Und wie soll das weitergehen? Nicht mehr die Grünen wählen; sie sollten aus der Regierung verschwinden, da sie die grossen Täuscher sind. Was will ein Trittin dort noch, ausser Spesen zu verursachen, ausser für eine grüne Garnierung zu sorgen, sozusagen Trittin als Petersilie am Buffet? Nein, das macht keinen Sinn. Und als einzige Opposition die PDS? Das ist nachgerade ein deutscher Witz, aber so sind sie nun mal da in Bonn-Berlin… Heute, unter diesen Umständen, da wäre eine SPD-CDU-Regierung die ehrlichere, klarere Alternative und dann nur dann hätten Grüne etwas zu sagen.

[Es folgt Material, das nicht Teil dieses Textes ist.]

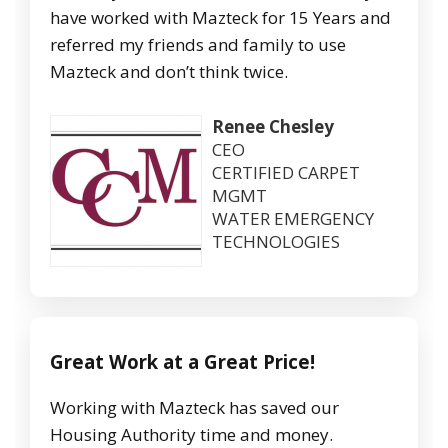
have worked with Mazteck for 15 Years and
referred my friends and family to use
Mazteck and don’t think twice.
Renee Chesley
CEO
CERTIFIED CARPET
MGMT
WATER EMERGENCY
TECHNOLOGIES
Great Work at a Great Price!
Working with Mazteck has saved our
Housing Authority time and money.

Es ist ja Fass ohne Boden und man wüsste beim besten Willen nicht zu sagen, was dem Fass denn nun seinen Boden ausgeschlagen hat. Das schnelle Druckmachen auf eine noch nicht im Amt befindliche, ungeübte Regierung durch Clinton(Lewinsky)? Oder der sonderbare Satz eines Louis Begley "Das ist Deutschlands gerechter Krieg". ja, genau, darauf hat man ja nur gewartet, der Krieg gegen Jugoslawien ist das heilige Opfermal, das die Deutschen erbringen mussten, um in diese neue Staatengemeinschaft oder auch Westwertegemeinschaft wieder voll wieder aufgenommen werden zu können…
Mit dem Verlassen des durchaus nicht letztgültigen Völkerrechts, nämlich das kollektive Töten nur freizugeben zur Verteidigung des eigenen Landes oder in aussergewöhnlichen Umständen, etwa bei Völkermord -und dieser Gedanke spielte schon im 2.Weltkrieg nicht die entschei-dende Rolle- wurde das Tabu verletzt und wer will/kann es nun wieder einsetzen? Von nun an darf getötet werden, wenn man nur lange humanitäres herbeiredet: Sie sagten die Bibel und meinten nur Kattun!